- Text provided -
Waul v. Kirkman

25 Miss. 609 | Miss. | 1853

Mr. Justice Yerger

delivered the opinion of the court.

Three errors have been assigned, for which it is said the decree should be reversed.

1. That the claim of Kirkman is not sustained by legal and competent evidence.

2. That it is barred by the statute of limitations of three years. Hutch. Code, 830, §§ 4, 10.

3. That it is barred by the statute of limitations of four years, as provided in section 12 of the act of February, 1844. Hutch. Code, 831.

These questions will be considered in the order in which they have been stated.

It is in proof, that the defendant in error was the general agent of Mrs. Hurd, while she was a widow, named Smith, and so continued up to her marriage with S. Hurd, which took place in the State of Alabama on the 5th day of July, 1842. The account commenced on the 31st March, 1838, and the last item of debit in it is dated March 1st, 1842. After the marriage of Mrs. Smith with S. Hurd, the account on fde was made out and examined by him; and on the 6th day of March, 1843, he made a memorandum in writing in the following words: “ Received an account, as stated above, and find it correct.” A witness named Barker, who made out this account, says that Hurd attended from time to time while he was making it out, and furnished memoranda in relation to it, which were used in preparing the account. Mr. and Mrs. Hurd moved to Mississippi soon after their marriage, and'there are several letters written by Hurd during her life, referring to the debt due to defendant. Mrs. Hurd died on the 8th day of October, 1843. Prior to her death, she made a will appointing her husband executor of her estate. He qualified as such on the 13th day of May, 1844. Before his qualification he wrote several letters to Kirkman, referring to the debt due to him by Mrs. Hurd, and suggesting modes of settling it. On the 15th *619of May, 1845, after his qualification as executor, he wrote a letter to Kirkman in relation to the compromise of a suit against him by Mrs. Pope, and in this letter he says: “ In making a compromise of that sort, it will be necessary to put the debt to you into instalments, for the payment of each of which I would give a note with deed of trust, or mortgage upon the negroes of the estate,” &c. In the same letter he says: I find if necessary that I should have a distinct voucher respecting the credited sum of $15,203.19, for which you took my receipt, inasmuch as the ataount must appear in my transactions as executor.”

In another letter, dated February 6, 1846, he says: Mrs. Pope has discarded the essential conditions of the proposed compromise, viz.: first securing the debt to you,” &c.

- Entries -
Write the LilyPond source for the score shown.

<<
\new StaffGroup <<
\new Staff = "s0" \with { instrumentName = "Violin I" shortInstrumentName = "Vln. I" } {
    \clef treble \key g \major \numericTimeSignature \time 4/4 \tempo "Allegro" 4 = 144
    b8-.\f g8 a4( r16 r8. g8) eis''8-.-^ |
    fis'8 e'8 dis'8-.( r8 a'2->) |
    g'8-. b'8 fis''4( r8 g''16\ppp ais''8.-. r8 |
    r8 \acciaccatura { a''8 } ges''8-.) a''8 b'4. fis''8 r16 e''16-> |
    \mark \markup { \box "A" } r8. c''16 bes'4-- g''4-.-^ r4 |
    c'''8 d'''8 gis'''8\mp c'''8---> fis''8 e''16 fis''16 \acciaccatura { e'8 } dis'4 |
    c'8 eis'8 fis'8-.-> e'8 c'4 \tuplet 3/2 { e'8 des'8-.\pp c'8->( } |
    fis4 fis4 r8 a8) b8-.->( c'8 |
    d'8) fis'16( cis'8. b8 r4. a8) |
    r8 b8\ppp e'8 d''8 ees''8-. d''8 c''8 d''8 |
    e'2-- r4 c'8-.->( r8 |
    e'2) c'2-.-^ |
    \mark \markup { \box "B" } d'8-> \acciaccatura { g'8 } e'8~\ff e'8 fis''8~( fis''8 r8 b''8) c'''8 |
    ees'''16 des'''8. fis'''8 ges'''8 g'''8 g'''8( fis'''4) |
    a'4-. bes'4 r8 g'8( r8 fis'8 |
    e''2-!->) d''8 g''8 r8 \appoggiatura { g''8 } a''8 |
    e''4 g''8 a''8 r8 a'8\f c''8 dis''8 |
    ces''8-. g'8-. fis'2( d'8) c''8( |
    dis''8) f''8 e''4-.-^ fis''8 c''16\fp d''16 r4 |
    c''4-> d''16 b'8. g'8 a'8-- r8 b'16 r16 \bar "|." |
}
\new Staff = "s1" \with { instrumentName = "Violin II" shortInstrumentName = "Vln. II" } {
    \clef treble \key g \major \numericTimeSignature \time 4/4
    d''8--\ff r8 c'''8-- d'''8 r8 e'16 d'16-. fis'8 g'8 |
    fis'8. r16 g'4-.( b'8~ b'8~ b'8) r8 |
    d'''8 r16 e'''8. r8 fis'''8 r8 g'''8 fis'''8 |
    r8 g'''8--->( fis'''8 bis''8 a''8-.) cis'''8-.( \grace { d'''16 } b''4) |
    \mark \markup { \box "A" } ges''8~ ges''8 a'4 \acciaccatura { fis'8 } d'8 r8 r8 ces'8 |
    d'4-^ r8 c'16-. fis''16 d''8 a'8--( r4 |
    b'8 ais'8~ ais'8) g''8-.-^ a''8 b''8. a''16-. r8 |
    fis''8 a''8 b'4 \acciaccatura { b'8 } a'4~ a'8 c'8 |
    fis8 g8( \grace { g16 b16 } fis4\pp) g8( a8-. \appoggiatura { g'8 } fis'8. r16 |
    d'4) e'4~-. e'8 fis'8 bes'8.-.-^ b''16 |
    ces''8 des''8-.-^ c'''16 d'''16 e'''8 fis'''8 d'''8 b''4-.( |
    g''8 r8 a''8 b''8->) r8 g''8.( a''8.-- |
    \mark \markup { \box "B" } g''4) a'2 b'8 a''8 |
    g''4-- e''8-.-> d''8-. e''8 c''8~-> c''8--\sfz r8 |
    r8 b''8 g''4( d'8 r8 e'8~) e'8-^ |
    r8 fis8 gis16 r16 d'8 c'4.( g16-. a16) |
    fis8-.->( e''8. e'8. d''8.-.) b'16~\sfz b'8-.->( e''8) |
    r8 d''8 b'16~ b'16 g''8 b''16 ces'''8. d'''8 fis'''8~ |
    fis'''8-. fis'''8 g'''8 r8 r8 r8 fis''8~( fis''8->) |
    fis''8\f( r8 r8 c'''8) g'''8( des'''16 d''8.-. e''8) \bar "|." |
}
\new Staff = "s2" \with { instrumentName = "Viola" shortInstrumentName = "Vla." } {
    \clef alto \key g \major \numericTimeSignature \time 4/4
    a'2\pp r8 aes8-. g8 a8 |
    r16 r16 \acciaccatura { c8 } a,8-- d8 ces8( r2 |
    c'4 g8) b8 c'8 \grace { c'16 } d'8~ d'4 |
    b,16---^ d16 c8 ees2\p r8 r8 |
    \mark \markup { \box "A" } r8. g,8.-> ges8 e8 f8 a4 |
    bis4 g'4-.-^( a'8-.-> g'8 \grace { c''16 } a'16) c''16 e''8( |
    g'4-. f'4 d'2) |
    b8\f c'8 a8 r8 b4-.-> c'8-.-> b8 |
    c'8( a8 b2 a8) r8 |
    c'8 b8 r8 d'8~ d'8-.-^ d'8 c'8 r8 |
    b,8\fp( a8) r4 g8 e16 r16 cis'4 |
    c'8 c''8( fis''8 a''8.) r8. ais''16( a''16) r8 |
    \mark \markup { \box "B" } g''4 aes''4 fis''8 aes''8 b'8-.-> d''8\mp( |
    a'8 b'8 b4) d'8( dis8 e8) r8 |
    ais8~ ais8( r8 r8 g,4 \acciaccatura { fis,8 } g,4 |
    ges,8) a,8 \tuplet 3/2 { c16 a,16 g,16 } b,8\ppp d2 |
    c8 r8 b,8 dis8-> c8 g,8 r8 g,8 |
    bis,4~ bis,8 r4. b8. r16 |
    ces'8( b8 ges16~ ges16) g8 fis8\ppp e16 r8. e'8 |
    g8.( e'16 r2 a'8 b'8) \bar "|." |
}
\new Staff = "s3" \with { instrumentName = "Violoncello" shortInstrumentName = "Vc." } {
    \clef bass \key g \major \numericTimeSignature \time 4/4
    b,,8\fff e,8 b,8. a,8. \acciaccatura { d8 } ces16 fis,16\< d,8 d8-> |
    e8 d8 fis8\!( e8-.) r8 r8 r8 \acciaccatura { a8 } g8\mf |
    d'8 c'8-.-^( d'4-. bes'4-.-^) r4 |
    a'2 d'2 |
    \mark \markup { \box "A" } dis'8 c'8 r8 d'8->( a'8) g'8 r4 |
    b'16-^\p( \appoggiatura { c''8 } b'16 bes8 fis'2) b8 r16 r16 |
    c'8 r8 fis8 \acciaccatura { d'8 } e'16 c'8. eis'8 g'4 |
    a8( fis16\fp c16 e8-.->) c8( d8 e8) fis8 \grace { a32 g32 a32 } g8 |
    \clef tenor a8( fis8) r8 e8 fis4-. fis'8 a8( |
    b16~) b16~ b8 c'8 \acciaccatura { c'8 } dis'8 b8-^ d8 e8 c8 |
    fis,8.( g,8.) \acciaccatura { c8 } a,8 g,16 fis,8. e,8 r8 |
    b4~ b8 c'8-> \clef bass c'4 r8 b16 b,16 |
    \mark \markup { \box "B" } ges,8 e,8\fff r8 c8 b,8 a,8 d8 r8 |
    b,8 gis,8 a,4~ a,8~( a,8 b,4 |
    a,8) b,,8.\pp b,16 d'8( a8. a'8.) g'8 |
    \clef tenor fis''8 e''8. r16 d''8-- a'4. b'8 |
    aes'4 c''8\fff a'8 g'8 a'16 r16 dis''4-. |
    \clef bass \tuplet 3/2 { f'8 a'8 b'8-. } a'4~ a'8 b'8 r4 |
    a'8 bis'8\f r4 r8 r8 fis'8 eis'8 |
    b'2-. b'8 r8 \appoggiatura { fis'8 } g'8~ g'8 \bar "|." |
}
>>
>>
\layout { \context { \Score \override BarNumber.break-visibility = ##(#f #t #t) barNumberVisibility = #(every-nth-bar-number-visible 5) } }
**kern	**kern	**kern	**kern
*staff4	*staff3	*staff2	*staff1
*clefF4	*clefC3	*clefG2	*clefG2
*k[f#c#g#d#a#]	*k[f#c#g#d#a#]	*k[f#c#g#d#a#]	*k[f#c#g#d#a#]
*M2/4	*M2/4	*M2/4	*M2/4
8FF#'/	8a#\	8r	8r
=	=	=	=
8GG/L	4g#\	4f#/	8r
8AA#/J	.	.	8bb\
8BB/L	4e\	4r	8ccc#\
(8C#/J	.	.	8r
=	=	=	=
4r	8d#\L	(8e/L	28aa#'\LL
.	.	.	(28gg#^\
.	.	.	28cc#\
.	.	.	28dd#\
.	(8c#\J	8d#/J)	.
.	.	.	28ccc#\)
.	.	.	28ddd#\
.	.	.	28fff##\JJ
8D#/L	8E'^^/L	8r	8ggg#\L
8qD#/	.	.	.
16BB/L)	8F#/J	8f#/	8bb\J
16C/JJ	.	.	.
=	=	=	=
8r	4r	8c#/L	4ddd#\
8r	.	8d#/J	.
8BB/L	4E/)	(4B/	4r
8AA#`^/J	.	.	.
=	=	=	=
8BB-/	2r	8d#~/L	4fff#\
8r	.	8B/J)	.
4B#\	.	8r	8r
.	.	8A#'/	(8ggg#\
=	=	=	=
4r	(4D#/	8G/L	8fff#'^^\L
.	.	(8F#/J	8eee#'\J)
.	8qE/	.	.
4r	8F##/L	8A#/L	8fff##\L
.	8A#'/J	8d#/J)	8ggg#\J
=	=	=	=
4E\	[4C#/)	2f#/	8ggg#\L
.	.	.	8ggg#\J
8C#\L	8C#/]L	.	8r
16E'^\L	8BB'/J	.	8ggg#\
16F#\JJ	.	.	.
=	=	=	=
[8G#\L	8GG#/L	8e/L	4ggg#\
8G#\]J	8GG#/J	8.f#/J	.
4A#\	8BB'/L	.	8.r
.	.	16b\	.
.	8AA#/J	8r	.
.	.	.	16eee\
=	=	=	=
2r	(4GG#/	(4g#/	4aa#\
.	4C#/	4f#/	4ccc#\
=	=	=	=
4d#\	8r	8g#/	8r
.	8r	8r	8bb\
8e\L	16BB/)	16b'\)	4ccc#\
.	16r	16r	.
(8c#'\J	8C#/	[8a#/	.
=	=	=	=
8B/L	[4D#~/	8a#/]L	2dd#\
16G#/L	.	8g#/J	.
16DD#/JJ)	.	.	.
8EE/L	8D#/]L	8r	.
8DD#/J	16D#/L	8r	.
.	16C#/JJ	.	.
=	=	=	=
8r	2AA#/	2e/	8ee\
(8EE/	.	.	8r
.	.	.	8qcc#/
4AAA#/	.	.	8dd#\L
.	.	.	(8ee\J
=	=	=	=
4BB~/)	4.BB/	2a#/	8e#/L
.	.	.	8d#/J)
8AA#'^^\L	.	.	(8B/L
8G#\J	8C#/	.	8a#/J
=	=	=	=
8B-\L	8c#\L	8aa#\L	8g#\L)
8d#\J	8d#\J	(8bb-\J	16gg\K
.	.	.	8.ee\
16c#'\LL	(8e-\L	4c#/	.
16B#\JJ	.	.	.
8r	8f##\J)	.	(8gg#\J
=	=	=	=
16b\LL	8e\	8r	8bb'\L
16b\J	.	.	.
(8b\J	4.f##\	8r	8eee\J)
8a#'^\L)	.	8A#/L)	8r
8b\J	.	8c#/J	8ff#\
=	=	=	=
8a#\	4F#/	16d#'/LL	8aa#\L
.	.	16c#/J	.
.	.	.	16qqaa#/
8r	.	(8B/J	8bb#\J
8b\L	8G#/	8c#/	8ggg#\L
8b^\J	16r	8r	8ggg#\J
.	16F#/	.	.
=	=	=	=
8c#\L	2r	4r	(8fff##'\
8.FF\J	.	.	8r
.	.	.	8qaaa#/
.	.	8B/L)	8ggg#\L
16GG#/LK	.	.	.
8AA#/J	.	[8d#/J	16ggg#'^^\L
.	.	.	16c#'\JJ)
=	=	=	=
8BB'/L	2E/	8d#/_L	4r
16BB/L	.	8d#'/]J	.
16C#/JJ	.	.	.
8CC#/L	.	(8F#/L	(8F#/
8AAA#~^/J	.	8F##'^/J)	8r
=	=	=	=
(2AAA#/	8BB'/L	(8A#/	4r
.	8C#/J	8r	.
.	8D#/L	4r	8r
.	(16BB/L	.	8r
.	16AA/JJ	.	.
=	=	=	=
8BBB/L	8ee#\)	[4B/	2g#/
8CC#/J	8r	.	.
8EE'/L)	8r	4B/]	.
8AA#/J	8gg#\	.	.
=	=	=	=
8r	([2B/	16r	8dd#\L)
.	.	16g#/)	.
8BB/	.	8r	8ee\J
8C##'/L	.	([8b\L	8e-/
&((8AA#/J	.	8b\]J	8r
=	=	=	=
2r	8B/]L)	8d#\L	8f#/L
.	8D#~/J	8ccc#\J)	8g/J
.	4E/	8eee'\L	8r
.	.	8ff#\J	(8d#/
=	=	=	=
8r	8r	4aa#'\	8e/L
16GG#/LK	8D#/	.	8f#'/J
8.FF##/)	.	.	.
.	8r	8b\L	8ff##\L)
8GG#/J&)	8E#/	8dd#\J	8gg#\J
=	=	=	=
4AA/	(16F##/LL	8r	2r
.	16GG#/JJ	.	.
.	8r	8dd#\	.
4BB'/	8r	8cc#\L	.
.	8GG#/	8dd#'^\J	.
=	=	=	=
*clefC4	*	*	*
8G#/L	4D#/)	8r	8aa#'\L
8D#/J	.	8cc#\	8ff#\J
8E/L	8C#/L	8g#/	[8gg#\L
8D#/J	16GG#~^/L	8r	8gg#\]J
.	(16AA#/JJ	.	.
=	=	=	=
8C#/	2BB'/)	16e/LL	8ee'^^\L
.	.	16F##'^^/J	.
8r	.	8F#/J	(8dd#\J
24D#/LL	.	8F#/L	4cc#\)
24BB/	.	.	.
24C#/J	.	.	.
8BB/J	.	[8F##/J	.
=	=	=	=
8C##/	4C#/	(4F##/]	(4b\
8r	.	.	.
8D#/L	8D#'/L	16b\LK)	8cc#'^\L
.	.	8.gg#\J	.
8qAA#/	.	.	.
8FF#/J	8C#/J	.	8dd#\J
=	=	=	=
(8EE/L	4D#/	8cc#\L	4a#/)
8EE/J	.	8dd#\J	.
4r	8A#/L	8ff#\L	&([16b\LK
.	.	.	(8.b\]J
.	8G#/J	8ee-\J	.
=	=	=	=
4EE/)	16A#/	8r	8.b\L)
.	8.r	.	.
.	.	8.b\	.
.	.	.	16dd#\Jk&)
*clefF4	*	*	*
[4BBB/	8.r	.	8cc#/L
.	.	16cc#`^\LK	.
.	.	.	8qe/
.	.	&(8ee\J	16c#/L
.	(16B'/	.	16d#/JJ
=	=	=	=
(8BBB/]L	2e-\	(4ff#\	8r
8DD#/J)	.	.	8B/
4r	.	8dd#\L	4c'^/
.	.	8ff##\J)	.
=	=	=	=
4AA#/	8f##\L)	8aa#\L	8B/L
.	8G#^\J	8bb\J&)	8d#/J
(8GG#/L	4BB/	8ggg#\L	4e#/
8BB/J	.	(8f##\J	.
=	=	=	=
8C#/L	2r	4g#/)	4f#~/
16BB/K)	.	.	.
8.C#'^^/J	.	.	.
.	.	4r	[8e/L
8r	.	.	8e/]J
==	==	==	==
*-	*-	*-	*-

- The request -
From the Waul v. Kirkman opinion, write out the passage that opens with the words containing "delivered the opinion" and closes with "Hutch. Code, 831.".

- Answer to this task -
delivered the opinion of the court.

Three errors have been assigned, for which it is said the decree should be reversed.

1. That the claim of Kirkman is not sustained by legal and competent evidence.

2. That it is barred by the statute of limitations of three years. Hutch. Code, 830, §§ 4, 10.

3. That it is barred by the statute of limitations of four years, as provided in section 12 of the act of February, 1844. Hutch. Code, 831.